Nicht selten folgt auf Cannabis der Konsum von härteren Drogen: Unter Jugendlichen haben sich im Vergleich zu 2011 die 12-Monats-Prävalenzen des Konsums anderer illegaler Drogen, wie Ketamin, Kokain, LSD und Ecstasy, erhöht. So auch bei Jas. Im vergangenen Sommer hat sie mit chemischen Drogen wie Ketamin, LSD und MDMA angefangen.

„Was damals so viel Spaß war, war dann auch eine Fluchtsituation, weil es meinen Freunden und mir damals nicht so gut ging“, erklärt Jas. Einmal rauchen, dann geht die Laune hoch. Manche nutzen das sogar gezielt gegen gesundheitliche Probleme, wie Crizzy, 16 Jahre alt, weiße Sneaker, schwarzer Hoodie, Schüler. „Ich behandle meinen undiagnostizierten Autismus mit Cannabis“, sagt er. Das steigere sein Empathievermögen.

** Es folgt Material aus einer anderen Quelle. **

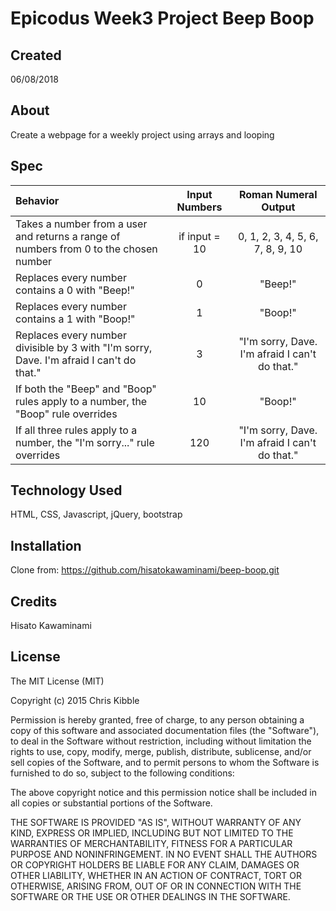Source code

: # Epicodus Week3 Project Beep Boop

## Created

06/08/2018

## About

Create a webpage for a weekly project using arrays and looping

## Spec

|Behavior|Input Numbers|Roman Numeral Output|
|:--------|:-------------:|:--------------:|
|Takes a number from a user and returns a range of numbers from 0 to the chosen number|if input = 10|0, 1, 2, 3, 4, 5, 6, 7, 8, 9, 10
|Replaces every number contains a 0 with "Beep!"|0|"Beep!"|
|Replaces every number contains a 1 with "Boop!"|1|"Boop!"|
|Replaces every number divisible by 3 with "I'm sorry, Dave. I'm afraid I can't do that."|3|"I'm sorry, Dave. I'm afraid I can't do that."|
|If both the "Beep" and "Boop" rules apply to a number, the "Boop" rule overrides|10|"Boop!"
|If all three rules apply to a number, the "I'm sorry..." rule overrides| 120 | "I'm sorry, Dave. I'm afraid I can't do that."|


## Technology Used

HTML, CSS, Javascript, jQuery, bootstrap

## Installation

Clone from:
https://github.com/hisatokawaminami/beep-boop.git

## Credits
Hisato Kawaminami


## License

The MIT License (MIT)

Copyright (c) 2015 Chris Kibble

Permission is hereby granted, free of charge, to any person obtaining a copy of this software and associated documentation files (the "Software"), to deal in the Software without restriction, including without limitation the rights to use, copy, modify, merge, publish, distribute, sublicense, and/or sell copies of the Software, and to permit persons to whom the Software is furnished to do so, subject to the following conditions:

The above copyright notice and this permission notice shall be included in all copies or substantial portions of the Software.

THE SOFTWARE IS PROVIDED "AS IS", WITHOUT WARRANTY OF ANY KIND, EXPRESS OR IMPLIED, INCLUDING BUT NOT LIMITED TO THE WARRANTIES OF MERCHANTABILITY, FITNESS FOR A PARTICULAR PURPOSE AND NONINFRINGEMENT. IN NO EVENT SHALL THE AUTHORS OR COPYRIGHT HOLDERS BE LIABLE FOR ANY CLAIM, DAMAGES OR OTHER LIABILITY, WHETHER IN AN ACTION OF CONTRACT, TORT OR OTHERWISE, ARISING FROM, OUT OF OR IN CONNECTION WITH THE SOFTWARE OR THE USE OR OTHER DEALINGS IN THE SOFTWARE.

Das macht er jedoch allein. Ohne ärztliche Betreuung kann aber auch eine Selbstmedikation zu unerwünschten Nebenwirkungen führen.

Bisher erhalten Jugendliche, die ärztliche Hilfe für mentale Erkrankungen suchen, in schwerwiegenden Fällen ein Cannabis-Rezept. Eine Überwindung dieser Hürde und ein Therapieangebot mit LSD oder Ketamin könnte Betroffenen Erleichterung bieten.

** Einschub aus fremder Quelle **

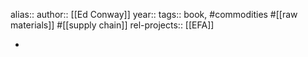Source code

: alias::
author:: [[Ed Conway]]
year::
tags:: book, #commodities #[[raw materials]] #[[supply chain]]
rel-projects:: [[EFA]]


-
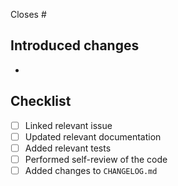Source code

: <!-- Reference any GitHub issues resolved by this PR -->

Closes #

## Introduced changes

<!-- A brief description of the changes -->

-

## Checklist

<!-- Make sure all of these are complete -->

- [ ] Linked relevant issue
- [ ] Updated relevant documentation
- [ ] Added relevant tests
- [ ] Performed self-review of the code
- [ ] Added changes to `CHANGELOG.md`
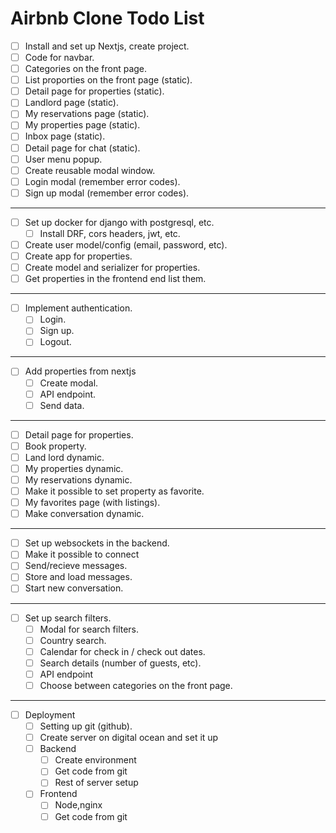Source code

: Airbnb Clone Todo List
====================
- [ ] Install  and set up Nextjs, create project.
- [ ] Code for navbar.
- [ ] Categories on the front page.
- [ ] List proporties on the front page (static).
- [ ] Detail page for properties (static).
- [ ] Landlord page (static).
- [ ] My reservations page (static).
- [ ] My properties page (static).
- [ ] Inbox page (static).
- [ ] Detail page for chat (static).
- [ ] User menu popup.
- [ ] Create reusable modal window.
- [ ] Login modal (remember error codes).
- [ ] Sign up modal (remember error codes).
---
- [ ] Set up docker for django with postgresql, etc.
  - [ ] Install DRF, cors headers, jwt, etc.
- [ ] Create user model/config (email, password, etc).
- [ ] Create app for properties.
- [ ] Create model and serializer for properties.
- [ ] Get properties in the frontend end list them.
---
- [ ] Implement authentication.
  - [ ] Login.
  - [ ] Sign up.
  - [ ] Logout.
---
- [ ] Add properties from nextjs
  - [ ] Create modal.
  - [ ] API endpoint.
  - [ ] Send data.
---
- [ ] Detail page for properties.
- [ ] Book property.
- [ ] Land lord dynamic.
- [ ] My properties dynamic.
- [ ] My reservations dynamic.
- [ ] Make it possible to set property as favorite.
- [ ] My favorites page (with listings).
- [ ] Make conversation dynamic.
---
- [ ] Set up websockets in the backend.
- [ ] Make it possible to connect
- [ ] Send/recieve messages.
- [ ] Store and load messages.
- [ ] Start new conversation.

---
- [ ] Set up search filters.
  - [ ] Modal for search filters.
  - [ ] Country search.
  - [ ] Calendar for check in / check out dates.
  - [ ] Search details (number of guests, etc).
  - [ ] API endpoint
  - [ ] Choose between categories on the front page.
---
- [ ] Deployment
  - [ ] Setting up git (github).
  - [ ] Create server on digital ocean and set it up
  - [ ] Backend
    - [ ] Create environment
    - [ ] Get code from git
    - [ ] Rest of server setup
  - [ ] Frontend
    - [ ] Node,nginx
    - [ ] Get code from git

Aber Konsum unter medizinischer Betreuung ist das eine, der freie Verkauf auf dem Markt etwas anderes. In der Schweiz hat der Berner Stadtrat im Juni die Stadtregierung beauftragt, ein wissenschaftliches Pilotprojekt über legalen Kokainverkauf zu prüfen – mit 43 zu 18 Stimmen.

Das soll den Schwarzmarkt austrocknen und sicherstellen, dass hochwertiges Kokain angeboten wird. Wäre das auch etwas für Berlin? Sicherer Verkauf mit Mindestalter und umfangreicher Aufklärung, statt auf dem Schwarzmarkt.

Das Stigma schadet

Dass aktuell illegalen Drogen das Stigma „gesellschaftsschädigend“ anhaftet, benachteiligt ebenfalls Suchterkrankte. Im neoliberalen Narrativ heißt es, Menschen seien selbst für ihre Handlungen verantwortlich. Durch den Konsum verlieren sie den Anspruch auf Hilfe und Unterstützung bei der Entwöhnung.

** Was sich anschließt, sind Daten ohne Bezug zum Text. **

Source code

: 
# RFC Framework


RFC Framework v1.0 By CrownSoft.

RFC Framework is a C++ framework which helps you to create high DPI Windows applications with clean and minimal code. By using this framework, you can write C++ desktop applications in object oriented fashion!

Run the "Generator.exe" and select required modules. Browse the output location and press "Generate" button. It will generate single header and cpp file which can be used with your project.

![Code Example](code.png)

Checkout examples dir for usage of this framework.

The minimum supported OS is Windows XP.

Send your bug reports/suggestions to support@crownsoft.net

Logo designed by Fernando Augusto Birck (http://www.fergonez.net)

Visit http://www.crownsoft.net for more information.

Bestimmte Gruppen trifft das härter als andere. Wenn zum Beispiel Sex­ar­bei­te­r*in­nen in Berlin Unterstützung dabei wollen, die Branche zu verlassen, müssen sie clean sein, um eine Wohnung von der Stadt zu erhalten. Für sie wäre es einfacher, wären Drogen legal.

Allerdings bliebe noch zu diskutieren, wie Werbung für Drogen aussehen soll. Ebenso die problematischen Anbau- und Herstellungsverfahren von Drogen. Auf vielen Koksplantagen arbeiten die Menschen unter schlechten Bedingungen: wenig Lohn, hohes Risiko. Jedoch könnte Deutschland über legale Handelsstrukturen Änderungen forcieren. Löst die Legalisierung also Probleme, oder bleibt alles doch nur eine Utopie?